A decade ago, a fraudster helped kill the Ridpath Hotel. In 2008, the complicated schemes of developer Greg Jeffreys contributed to the Ridpath not only closing, but being divided up into so many pieces that it was almost impossible to put back together again. In 2014, Jeffreys was sentenced to eight years in federal prison on wire fraud, bank fraud and conspiracy charges.
But last week, a federal indictment suggested the latest tragic twist in the Ridpath saga: The man who resurrected the Ridpath — against all odds and repeated setbacks — was also an alleged fraudster.
Ron Wells has been a widely respected downtown developer. In April, he was telling the Inlander about his plans to follow up the Ridpath apartment complex with a 40-story residential skyscraper downtown. But last week, a federal indictment alleged that he had been a part of a complicated insurance-fraud scheme.
Among the 17 counts against Wells: investigators suggest that on Oct. 16, 2016, a truck registered to Ron Wells was intentionally driven into a truck driven by a man named Christopher Frangella, towing a boat registered to suspected insurance fraud ringleader William Mize. Along with Mize's wife, they all allegedly falsely claimed they suffered injuries in the accident, garnering nearly $340,000 in insurance settlement payouts from Safeco.

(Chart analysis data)
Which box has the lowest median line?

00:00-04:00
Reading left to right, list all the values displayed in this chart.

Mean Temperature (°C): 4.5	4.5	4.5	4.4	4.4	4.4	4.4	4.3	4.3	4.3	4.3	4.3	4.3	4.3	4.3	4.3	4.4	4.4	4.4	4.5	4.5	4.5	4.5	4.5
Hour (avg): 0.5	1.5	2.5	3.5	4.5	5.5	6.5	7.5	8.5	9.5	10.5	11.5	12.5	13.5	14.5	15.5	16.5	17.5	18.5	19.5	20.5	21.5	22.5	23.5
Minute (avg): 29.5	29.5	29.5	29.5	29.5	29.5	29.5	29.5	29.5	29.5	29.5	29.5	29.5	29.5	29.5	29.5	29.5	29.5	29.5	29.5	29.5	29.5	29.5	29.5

Exercise instructions:
1) According to the Ridpath Hotel article, how many years in federal prison was Greg Jeffreys sentenced to in 2014?
2) Decide whether each statement agrees with the Ridpath Hotel article. Answer yes or no for each and quote the words that decide it.
(a) In April, Ron Wells told the Inlander about plans for a 40-story residential skyscraper downtown.
(b) The boat in the alleged accident was registered to Christopher Frangella.
(c) The insurance settlement payouts came from Safeco.
3) Write the next part of the Ridpath Hotel article, picking up after its last sentence.

Response list:
1) Eight years.

2)
(a) Yes: "he was telling the Inlander about his plans to follow up the Ridpath apartment complex with a 40-story residential skyscraper downtown"
(b) No: "towing a boat registered to suspected insurance fraud ringleader William Mize"
(c) Yes: "garnering nearly $340,000 in insurance settlement payouts from Safeco"

3)
A press release from Kevin Curtis, Wells' attorney, complicated Wells' story even further: About two months ago, Wells had been put into a three-week medically induced coma after a surgery. Neither his attorney nor the federal government knew what had happened. As soon as Wells is able to, Curtis writes, he'll help the federal government with their investigation.
"It is Mr. Wells' sincere hope that the projects in which he is involved will not be jeopardized by his personal situation nor to detract from his numerous civic contributions over the years," Curtis writes.